Lindsay Maess fulfilled a lifelong passion by working with monkeys, chimps and gorillas at US zoos and often returning to Africa for field research at the Pandrillus conservation organization and sanctuary for orphaned chimpanzees and endangered drill monkeys in Nigeria.
Life in the jungle can pose dangers we don’t face in the Western world. When Lindsay came down with malaria, it set her on a path to severe neurological issues, pain and trauma that took so many years of her life and, if it weren’t for her team of physicians at RUSH, could have ended her dream forever.
In April of 2016, Lindsay tested positive for a parasitic infection — Plasmodium falciparum.
The day after she began her third round of medication, Lindsay developed the worst headache of her life. The next few days brought shooting pain through her whole head, fever and bleeding sores all over her face. She felt like electricity was running through her tongue, lips, face and ears.
The pain spread to her shoulders, spine and left arm. She felt dizzy and confused, like she was intoxicated.

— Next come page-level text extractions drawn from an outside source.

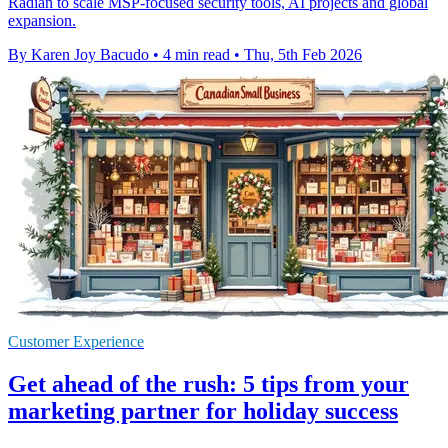
Radian to scale MSP-focused security tools, AI projects and global
expansion.
By Karen Joy Bacudo
•
4 min read
•
Thu, 5th Feb 2026
Customer Experience
Get ahead of the rush: 5 tips from your
marketing partner for holiday success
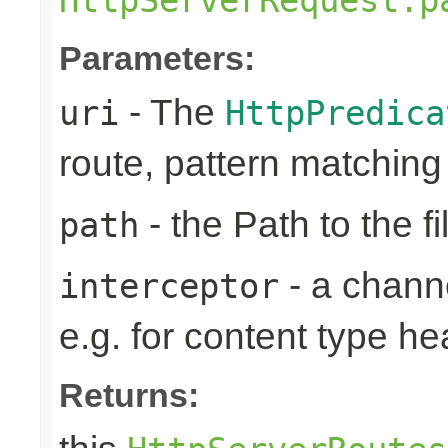
Parameters:
- The
uri
HttpPredica
route, pattern matchin
- the Path to the fi
path
- a channe
interceptor
e.g. for content type h
Returns:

By the time Lindsay came to RUSH in January of 2019, her life had completely changed. She could barely swallow, talk or be social anymore — much less continue her life’s work with primates.
“To get through those years before coming to RUSH, I didn’t want to live through it,” Lindsay says. “The pain and vertigo were so intense, and I thought there was no way I could keep going like this.”
At RUSH, she would finally get relief, not only from one doctor, but from a community of physicians that worked together to address all her medical concerns.
Lindsay was referred to Dr. Ryan Smith, MD, a facial plastic surgeon at RUSH who specializes in treating facial nerve disorders. Assuring he would do whatever it took to help, he worked to tailor her treatment.
Lindsay also worked with Dr. Sandeep Amin, MD, a pain management physician at RUSH and University Pain Centers (UPC), to further treat her nerve pain and migraine. “Her nervous system was in hyper-drive mode when I first saw her, accounting for her facial issues, pain, headaches and difficulty swallowing,” Dr. Amin says.
To treat these issues, he used ultrasound imaging as a guide to place several nerve blocks, injecting anesthesia into specific nerves in Lindsay’s head and neck. “It’s almost like resetting the neurologic system and bringing it into normal drive mode,” Dr. Amin says.
“Dr. Smith and Amin, what’s so special about them is that they’ll sit and listen,” Lindsay says. “They’ve been so patient and persistent with me. Dr. Smith has probably missed lunch hours just from answering my many questions and letting me express everything I wanted to say. And Dr. Amin has been relentless at peeling back and treating the layers of my pain with compassion.”